“Çizmeden yukarı çıkma” sözünün hikâyesini anlatan aşağıdaki metinde sergiyi gezen adam, şövalyenin çizmesindeki hataları nasıl fark ettiğini neye dayandırıyor? Bir iki cümleyle açıklayın.

### Alıştırma Metni:
******************************

Bir rock star olarak Altan Tan... Yükü ağır, aklı hafif!
Hani, “haddini aşan” insanlar için “çizmeden yukarı çıkma” deriz ya, bu sözün “hikâye”sini bilir misiniz...
Her “deyim”in, her “atasözü”nün bir hikâyesi olduğu gibi, “çizmeden yukarı çıkma” sözünün de bir hikâyesi vardır ve şöyledir:
19. yüzyılda, “Fransız ressam”larından Delacroix, Paris’te bir resim sergisi açmıştı.
Sergiyi gezenlerden bir kişi, büyükçe bir “şövalye tablosu”nun önünde uzun süre durarak, yakından-uzaktan ciddi ciddi seyreder, beğenmediğini belirten bir biçimde de başını sallarmış.
Bu durum, “ressam”ın ilgisini çekmiş, vatandaşın yanına gelerek sormuş;
“Bu tablo ile çok ilgilendiğiniz belli oluyor.”
“Evet” demiş adam;
“Şövalyenin çizmesindeki körük kıvrımlarında hatalar var!”
“Pekiyi nasıl anladınız?”
“Ben kunduracıyım, çizme dikerim” demiş adam... Bunun üzerine ressam Delacroix, hemen tuvalini ve boyalarını getirerek adamın söylediği biçimde çizmeyi düzeltmiş ve gerçekten daha iyi olduğunu görmekten memnun olarak adama teşekkür etmiş.

******************************

Saklanan veriler
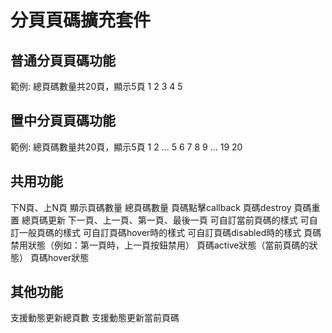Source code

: # 分頁頁碼擴充套件
## 普通分頁頁碼功能
範例:
總頁碼數量共20頁，顯示5頁
1 2 3 4 5


## 置中分頁頁碼功能

範例:
總頁碼數量共20頁，顯示5頁
1 2 ... 5 6 7 8 9 ... 19 20

## 共用功能
下N頁、上N頁
顯示頁碼數量
總頁碼數量
頁碼點擊callback
頁碼destroy
頁碼重置
總頁碼更新
下一頁、上一頁、第一頁、最後一頁
可自訂當前頁碼的樣式
可自訂一般頁碼的樣式
可自訂頁碼hover時的樣式
可自訂頁碼disabled時的樣式
頁碼禁用狀態（例如：第一頁時，上一頁按鈕禁用）
頁碼active狀態（當前頁碼的狀態）
頁碼hover狀態

## 其他功能

支援動態更新總頁數
支援動態更新當前頁碼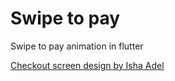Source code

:# Swipe to pay

Swipe to pay animation in flutter

[Checkout screen design by Isha Adel](https://www.behance.net/gallery/107922753/Freebie-Payment-Checkout-Screens?tracking_source=search_projects_recommended%7Ccheckout%20app)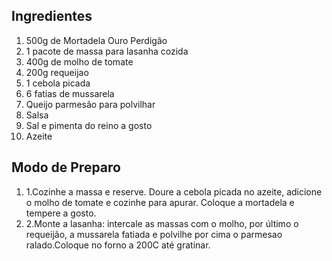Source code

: ## Ingredientes

1. 500g de Mortadela Ouro Perdigão
2. 1 pacote de massa para lasanha cozida
3. 400g de molho de tomate
4. 200g requeijao
5. 1 cebola picada
6. 6 fatias de mussarela
7. Queijo parmesão para polvilhar
8. Salsa
9. Sal e pimenta do reino a gosto
10. Azeite

## Modo de Preparo

1. 1.Cozinhe a massa e reserve. Doure a cebola picada no azeite, adicione o molho de tomate e cozinhe para apurar. Coloque a mortadela e tempere a gosto.
2. 2.Monte a lasanha: intercale as massas com o molho, por último o requeijão, a mussarela fatiada e polvilhe por cima o parmesao ralado.Coloque no forno a 200C até gratinar.

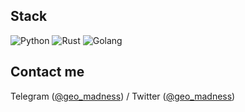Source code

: ## Stack
![Python](https://img.shields.io/badge/-Python-blue?style=flat-square&logo=python&logoColor=white)
![Rust](https://img.shields.io/badge/-Rust-d19675?style=flat-square&logo=rust&logoColor=black)
![Golang](https://img.shields.io/badge/-Golang-blue?style=flat-square&logo=go&logoColor=white)

## Contact me
Telegram ([@geo_madness](https://t.me/geo_madness)) / Twitter ([@geo_madness](https://twitter.com/geo_madness))
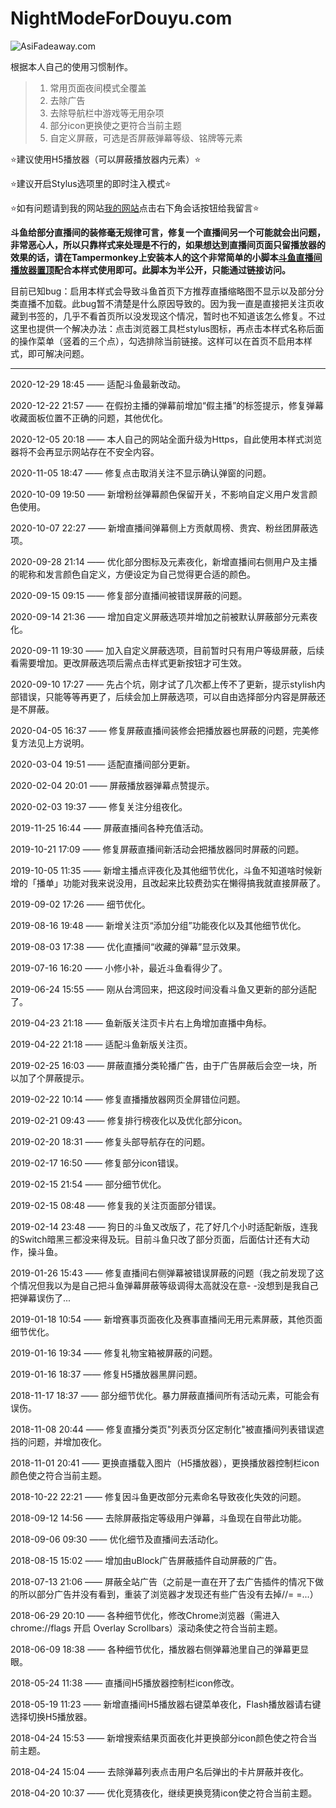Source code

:# NightModeForDouyu.com

![AsiFadeaway.com](https://www.asifadeaway.com/imgs/Logo.png)

根据本人自己的使用习惯制作。

> 1. 常用页面夜间模式全覆盖
> 2. 去除广告
> 3. 去除导航栏中游戏等无用杂项
> 4. 部分icon更换使之更符合当前主题
> 5. 自定义屏蔽，可选是否屏蔽弹幕等级、铭牌等元素

⭐建议使用H5播放器（可以屏蔽播放器内元素）⭐

⭐建议开启Stylus选项里的即时注入模式⭐

⭐如有问题请到我的网站[我的网站](http://www.asifadeaway.com)点击右下角会话按钮给我留言⭐

**斗鱼给部分直播间的装修毫无规律可言，修复一个直播间另一个可能就会出问题，非常恶心人，所以只靠样式来处理是不行的，如果想达到直播间页面只留播放器的效果的话，请在Tampermonkey上安装本人的这个非常简单的小脚本[斗鱼直播间播放器置顶](https://greasyfork.org/zh-CN/scripts/399600)配合本样式使用即可。此脚本为半公开，只能通过链接访问。**

目前已知bug：启用本样式会导致斗鱼首页下方推荐直播缩略图不显示以及部分分类直播不加载。此bug暂不清楚是什么原因导致的。因为我一直是直接把关注页收藏到书签的，几乎不看首页所以没发现这个情况，暂时也不知道该怎么修复。不过这里也提供一个解决办法：点击浏览器工具栏stylus图标，再点击本样式名称后面的操作菜单（竖着的三个点），勾选排除当前链接。这样可以在首页不启用本样式，即可解决问题。

---------------------------------------------------

2020-12-29 18:45 —— 适配斗鱼最新改动。

2020-12-22 21:57 —— 在假扮主播的弹幕前增加“假主播”的标签提示，修复弹幕收藏面板位置不正确的问题，其他优化。

2020-12-05 20:18 —— 本人自己的网站全面升级为Https，自此使用本样式浏览器将不会再显示网站存在不安全内容。

2020-11-05 18:47 —— 修复点击取消关注不显示确认弹窗的问题。

2020-10-09 19:50 —— 新增粉丝弹幕颜色保留开关，不影响自定义用户发言颜色使用。

2020-10-07 22:27 —— 新增直播间弹幕侧上方贡献周榜、贵宾、粉丝团屏蔽选项。

2020-09-28 21:14 —— 优化部分图标及元素夜化，新增直播间右侧用户及主播的昵称和发言颜色自定义，方便设定为自己觉得更合适的颜色。

2020-09-15 09:15 —— 修复部分直播间被错误屏蔽的问题。

2020-09-14 21:36 —— 增加自定义屏蔽选项并增加之前被默认屏蔽部分元素夜化。

2020-09-11 19:30 —— 加入自定义屏蔽选项，目前暂时只有用户等级屏蔽，后续看需要增加。更改屏蔽选项后需点击样式更新按钮才可生效。

2020-09-10 17:27 —— 先占个坑，刚才试了几次都上传不了更新，提示stylish内部错误，只能等等再更了，后续会加上屏蔽选项，可以自由选择部分内容是屏蔽还是不屏蔽。

2020-04-05 16:37 —— 修复屏蔽直播间装修会把播放器也屏蔽的问题，完美修复方法见上方说明。

2020-03-04 19:51 —— 适配直播间部分更新。

2020-02-04 20:01 —— 屏蔽播放器弹幕点赞提示。

2020-02-03 19:37 —— 修复关注分组夜化。

2019-11-25 16:44 —— 屏蔽直播间各种充值活动。

2019-10-21 17:09 —— 修复屏蔽直播间新活动会把播放器同时屏蔽的问题。

2019-10-05 11:35 —— 新增主播点评夜化及其他细节优化，斗鱼不知道啥时候新增的「播单」功能对我来说没用，且改起来比较费劲实在懒得搞我就直接屏蔽了。

2019-09-02 17:26 —— 细节优化。

2019-08-16 19:48 —— 新增关注页“添加分组”功能夜化以及其他细节优化。

2019-08-03 17:38 —— 优化直播间“收藏的弹幕”显示效果。

2019-07-16 16:20 —— 小修小补，最近斗鱼看得少了。

2019-06-24 15:55 —— 刚从台湾回来，把这段时间没看斗鱼又更新的部分适配了。

2019-04-23 21:18 —— 鱼新版关注页卡片右上角增加直播中角标。

2019-04-22 21:18 —— 适配斗鱼新版关注页。

2019-02-25 16:03 —— 屏蔽直播分类轮播广告，由于广告屏蔽后会空一块，所以加了个屏蔽提示。

2019-02-22 10:14 —— 修复直播播放器网页全屏错位问题。

2019-02-21 09:43 —— 修复排行榜夜化以及优化部分icon。

2019-02-20 18:31 —— 修复头部导航存在的问题。

2019-02-17 16:50 —— 修复部分icon错误。

2019-02-15 21:54 —— 部分细节优化。

2019-02-15 08:48 —— 修复我的关注页面部分错误。

2019-02-14 23:48 —— 狗日的斗鱼又改版了，花了好几个小时适配新版，连我的Switch暗黑三都没来得及玩。目前斗鱼只改了部分页面，后面估计还有大动作，操斗鱼。

2019-01-26 15:43 —— 修复直播间右侧弹幕被错误屏蔽的问题（我之前发现了这个情况但我以为是自己把斗鱼弹幕屏蔽等级调得太高就没在意- -没想到是我自己把弹幕误伤了...

2019-01-18 10:54 —— 新增赛事页面夜化及赛事直播间无用元素屏蔽，其他页面细节优化。

2019-01-16 19:34 —— 修复礼物宝箱被屏蔽的问题。

2019-01-16 18:37 —— 修复H5播放器黑屏问题。

2018-11-17 18:37 —— 部分细节优化。暴力屏蔽直播间所有活动元素，可能会有误伤。

2018-11-08 20:44 —— 修复直播分类页"列表页分区定制化"被直播间列表错误遮挡的问题，并增加夜化。

2018-11-01 20:41 —— 更换直播载入图片（H5播放器），更换播放器控制栏icon颜色使之符合当前主题。

2018-10-22 22:21 —— 修复因斗鱼更改部分元素命名导致夜化失效的问题。

2018-09-12 14:56 —— 去除屏蔽指定等级用户弹幕，斗鱼现在自带此功能。

2018-09-06 09:30 —— 优化细节及直播间去活动化。

2018-08-15 15:02 —— 增加由uBlock广告屏蔽插件自动屏蔽的广告。

2018-07-13 21:06 —— 屏蔽全站广告（之前是一直在开了去广告插件的情况下做的所以部分广告并没有看到，重装了浏览器才发现还有些广告没有去掉//= =...）

2018-06-29 20:10 —— 各种细节优化，修改Chrome浏览器（需进入 chrome://flags 开启 Overlay Scrollbars）滚动条使之符合当前主题。

2018-06-09 18:38 —— 各种细节优化，播放器右侧弹幕池里自己的弹幕更显眼。

2018-05-24 11:38 —— 直播间H5播放器控制栏icon修改。

2018-05-19 11:23 —— 新增直播间H5播放器右键菜单夜化，Flash播放器请右键选择切换H5播放器。

2018-04-24 15:53 —— 新增搜索结果页面夜化并更换部分icon颜色使之符合当前主题。

2018-04-24 15:04 —— 去除弹幕列表点击用户名后弹出的卡片屏蔽并夜化。

2018-04-20 10:37 —— 优化竞猜夜化，继续更换竞猜icon使之符合当前主题。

******************************

### Alıştırmanın Cevabı:
Adam, Delacroix'ya kunduracı olduğunu ve çizme diktiğini söylüyor. Bu meslek bilgisi sayesinde şövalyenin çizmesindeki körük kıvrımlarında hata olduğunu anlıyor.